Forschende des Labors für bionanophotonische Systeme der EPFL haben in Zusammenarbeit mit Wissenschaftlern aus Australien optische Metaoberflächen, geschaffen: 2D-Gitter, die aus winzigen Elementen bestehen und deren chirale Eigenschaften sich leicht einstellen lassen. Indem sie die Ausrichtung der Meta-Atome innerhalb eines Gitters variieren, können die Wissenschaftler die Wechselwirkung der resultierenden Metasurface mit polarisiertem Licht steuern.

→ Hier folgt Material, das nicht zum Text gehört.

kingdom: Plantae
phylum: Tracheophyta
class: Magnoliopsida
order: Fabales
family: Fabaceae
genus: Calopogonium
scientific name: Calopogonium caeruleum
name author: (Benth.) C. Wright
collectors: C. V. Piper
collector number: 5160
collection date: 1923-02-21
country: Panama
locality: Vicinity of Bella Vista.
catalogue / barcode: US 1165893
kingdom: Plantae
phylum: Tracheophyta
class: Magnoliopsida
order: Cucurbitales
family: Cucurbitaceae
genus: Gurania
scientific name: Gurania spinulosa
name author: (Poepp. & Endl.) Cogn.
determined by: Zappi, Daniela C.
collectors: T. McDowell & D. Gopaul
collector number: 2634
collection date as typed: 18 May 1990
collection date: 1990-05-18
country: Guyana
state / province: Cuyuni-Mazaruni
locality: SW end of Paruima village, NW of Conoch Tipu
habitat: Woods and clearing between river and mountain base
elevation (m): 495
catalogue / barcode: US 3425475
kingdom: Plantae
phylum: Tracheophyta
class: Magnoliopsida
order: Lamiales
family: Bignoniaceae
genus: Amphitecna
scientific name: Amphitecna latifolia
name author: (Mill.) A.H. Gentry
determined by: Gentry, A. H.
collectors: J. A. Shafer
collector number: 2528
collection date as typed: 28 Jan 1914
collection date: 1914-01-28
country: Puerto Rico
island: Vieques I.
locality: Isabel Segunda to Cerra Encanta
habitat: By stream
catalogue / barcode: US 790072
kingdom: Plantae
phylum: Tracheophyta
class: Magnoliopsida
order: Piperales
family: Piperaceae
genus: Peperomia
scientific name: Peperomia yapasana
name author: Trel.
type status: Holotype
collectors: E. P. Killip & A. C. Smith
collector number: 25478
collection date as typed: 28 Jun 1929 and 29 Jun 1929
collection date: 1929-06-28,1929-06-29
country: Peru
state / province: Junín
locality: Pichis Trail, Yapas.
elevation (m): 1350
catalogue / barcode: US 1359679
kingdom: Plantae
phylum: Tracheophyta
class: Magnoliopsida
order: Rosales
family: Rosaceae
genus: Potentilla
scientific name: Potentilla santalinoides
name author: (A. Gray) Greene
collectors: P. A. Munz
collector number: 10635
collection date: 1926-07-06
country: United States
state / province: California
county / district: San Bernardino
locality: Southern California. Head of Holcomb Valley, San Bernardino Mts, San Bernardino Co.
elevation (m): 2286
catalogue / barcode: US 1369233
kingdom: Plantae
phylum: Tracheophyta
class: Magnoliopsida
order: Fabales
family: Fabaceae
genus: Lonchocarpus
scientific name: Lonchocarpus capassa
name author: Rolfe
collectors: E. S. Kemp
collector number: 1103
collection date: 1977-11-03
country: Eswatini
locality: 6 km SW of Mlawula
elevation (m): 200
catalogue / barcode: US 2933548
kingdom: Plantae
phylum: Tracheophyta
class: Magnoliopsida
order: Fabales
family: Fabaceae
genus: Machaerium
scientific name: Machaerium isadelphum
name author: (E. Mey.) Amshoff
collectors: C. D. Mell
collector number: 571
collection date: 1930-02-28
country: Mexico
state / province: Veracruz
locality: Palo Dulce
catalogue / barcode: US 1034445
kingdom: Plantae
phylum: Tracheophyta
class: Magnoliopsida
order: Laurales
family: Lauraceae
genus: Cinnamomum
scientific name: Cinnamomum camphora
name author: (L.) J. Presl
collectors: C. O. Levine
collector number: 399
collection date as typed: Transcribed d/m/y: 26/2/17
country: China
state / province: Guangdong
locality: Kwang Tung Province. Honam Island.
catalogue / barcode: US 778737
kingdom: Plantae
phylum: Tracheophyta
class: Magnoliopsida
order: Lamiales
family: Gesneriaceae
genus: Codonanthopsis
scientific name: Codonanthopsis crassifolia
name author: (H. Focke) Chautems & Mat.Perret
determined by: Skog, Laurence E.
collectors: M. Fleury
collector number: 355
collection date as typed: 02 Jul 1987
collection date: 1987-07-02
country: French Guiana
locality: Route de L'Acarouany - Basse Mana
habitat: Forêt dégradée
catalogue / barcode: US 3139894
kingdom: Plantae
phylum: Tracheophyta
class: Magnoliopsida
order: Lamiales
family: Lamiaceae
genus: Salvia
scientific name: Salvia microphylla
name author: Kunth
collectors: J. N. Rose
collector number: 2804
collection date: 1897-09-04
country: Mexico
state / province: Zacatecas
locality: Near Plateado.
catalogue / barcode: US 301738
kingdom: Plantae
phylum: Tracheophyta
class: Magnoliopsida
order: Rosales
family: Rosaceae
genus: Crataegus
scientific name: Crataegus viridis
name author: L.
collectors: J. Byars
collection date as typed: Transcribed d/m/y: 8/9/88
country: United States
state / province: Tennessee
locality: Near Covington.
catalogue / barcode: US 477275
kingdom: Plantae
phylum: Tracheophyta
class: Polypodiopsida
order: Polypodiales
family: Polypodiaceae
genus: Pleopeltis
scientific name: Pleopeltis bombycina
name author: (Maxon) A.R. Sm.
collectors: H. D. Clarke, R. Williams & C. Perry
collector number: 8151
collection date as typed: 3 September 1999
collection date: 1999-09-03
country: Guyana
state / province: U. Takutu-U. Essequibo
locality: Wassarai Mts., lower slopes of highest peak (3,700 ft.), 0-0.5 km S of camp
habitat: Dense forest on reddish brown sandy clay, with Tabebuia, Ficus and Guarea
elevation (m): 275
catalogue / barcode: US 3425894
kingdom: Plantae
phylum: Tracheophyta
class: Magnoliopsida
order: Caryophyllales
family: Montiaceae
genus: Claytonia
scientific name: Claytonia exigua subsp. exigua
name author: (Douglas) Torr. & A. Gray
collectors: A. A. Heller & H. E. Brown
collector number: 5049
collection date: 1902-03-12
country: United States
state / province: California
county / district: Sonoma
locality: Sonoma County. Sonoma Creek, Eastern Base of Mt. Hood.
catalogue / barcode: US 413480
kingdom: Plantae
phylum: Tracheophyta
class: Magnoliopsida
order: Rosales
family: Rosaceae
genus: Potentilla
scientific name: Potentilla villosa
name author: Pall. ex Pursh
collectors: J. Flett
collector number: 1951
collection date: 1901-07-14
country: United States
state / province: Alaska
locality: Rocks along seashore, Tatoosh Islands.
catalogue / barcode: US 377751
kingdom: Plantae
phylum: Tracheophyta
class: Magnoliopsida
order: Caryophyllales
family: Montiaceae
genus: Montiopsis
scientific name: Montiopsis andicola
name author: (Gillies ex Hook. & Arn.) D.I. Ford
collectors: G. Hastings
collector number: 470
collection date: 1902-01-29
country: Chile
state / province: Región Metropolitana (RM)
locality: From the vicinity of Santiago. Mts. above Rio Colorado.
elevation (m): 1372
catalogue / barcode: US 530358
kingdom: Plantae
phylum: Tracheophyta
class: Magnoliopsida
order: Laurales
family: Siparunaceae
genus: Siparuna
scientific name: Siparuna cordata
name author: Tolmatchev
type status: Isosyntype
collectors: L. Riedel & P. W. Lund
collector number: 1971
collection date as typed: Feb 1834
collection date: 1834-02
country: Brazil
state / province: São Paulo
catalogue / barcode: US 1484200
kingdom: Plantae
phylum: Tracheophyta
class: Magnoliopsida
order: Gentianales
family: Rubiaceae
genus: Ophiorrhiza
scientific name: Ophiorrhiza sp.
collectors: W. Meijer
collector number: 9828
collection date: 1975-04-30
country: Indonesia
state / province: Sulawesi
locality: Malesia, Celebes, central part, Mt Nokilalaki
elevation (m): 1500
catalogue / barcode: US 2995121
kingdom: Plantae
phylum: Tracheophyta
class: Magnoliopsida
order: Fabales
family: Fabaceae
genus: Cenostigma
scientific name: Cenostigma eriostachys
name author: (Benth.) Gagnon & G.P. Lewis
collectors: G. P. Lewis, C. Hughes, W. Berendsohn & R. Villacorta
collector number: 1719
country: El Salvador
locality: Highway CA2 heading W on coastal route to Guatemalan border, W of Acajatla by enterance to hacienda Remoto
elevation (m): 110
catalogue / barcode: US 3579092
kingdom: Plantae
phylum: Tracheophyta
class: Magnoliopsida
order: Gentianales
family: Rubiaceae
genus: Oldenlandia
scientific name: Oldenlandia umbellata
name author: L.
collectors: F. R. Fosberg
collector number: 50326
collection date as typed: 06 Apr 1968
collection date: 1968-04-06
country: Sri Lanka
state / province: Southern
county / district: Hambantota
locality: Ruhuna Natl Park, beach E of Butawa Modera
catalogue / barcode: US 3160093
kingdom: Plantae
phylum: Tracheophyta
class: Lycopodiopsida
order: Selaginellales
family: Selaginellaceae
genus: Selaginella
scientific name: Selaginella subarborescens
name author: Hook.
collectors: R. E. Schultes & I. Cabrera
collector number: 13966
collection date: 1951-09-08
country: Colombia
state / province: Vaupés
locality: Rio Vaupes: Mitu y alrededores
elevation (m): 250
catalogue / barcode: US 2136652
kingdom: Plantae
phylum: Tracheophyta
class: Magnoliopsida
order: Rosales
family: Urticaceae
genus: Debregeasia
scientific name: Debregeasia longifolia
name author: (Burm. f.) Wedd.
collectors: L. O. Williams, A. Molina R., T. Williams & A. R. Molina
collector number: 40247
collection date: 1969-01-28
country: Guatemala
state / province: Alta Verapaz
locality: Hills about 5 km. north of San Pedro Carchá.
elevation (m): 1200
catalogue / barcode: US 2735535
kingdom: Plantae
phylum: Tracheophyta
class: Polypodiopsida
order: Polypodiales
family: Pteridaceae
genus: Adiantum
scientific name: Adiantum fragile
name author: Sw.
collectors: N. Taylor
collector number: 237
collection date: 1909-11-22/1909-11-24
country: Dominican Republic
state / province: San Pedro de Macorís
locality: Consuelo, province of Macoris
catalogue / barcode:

Chiralität spielt eine grundlegende Rolle in der Biologie, Chemie und Materialwissenschaft. Die meisten DNA-Moleküle und Zucker sind rechtshändig, während die meisten Aminosäuren linkshändig sind. Die Umkehrung der Händigkeit eines Moleküls kann einen Nährstoff unbrauchbar oder ein Medikament inaktiv und sogar schädlich machen. Auch Licht kann links- oder rechtshändig sein. Ist ein Lichtstrahl zirkular polarisiert, propagiert sein elektrisches Feld entweder in einer links- oder rechtshändigen Spirale. Da chirale Strukturen mit diesen beiden Arten von verdrehten Lichtstrahlen unterschiedlich interagieren, lässt sich die Händigkeit einer Probe herausfinden indem sie mit zirkular polarisiertem Licht bestrahlt und verglichen wird, wie viel von jeder Verdrehung absorbiert, reflektiert oder verzögert wird. Dieser Effekt ist jedoch extrem schwach, was die präzise Kontrolle der Chiralität zu einer entscheidenden, aber schwierigen Aufgabe macht.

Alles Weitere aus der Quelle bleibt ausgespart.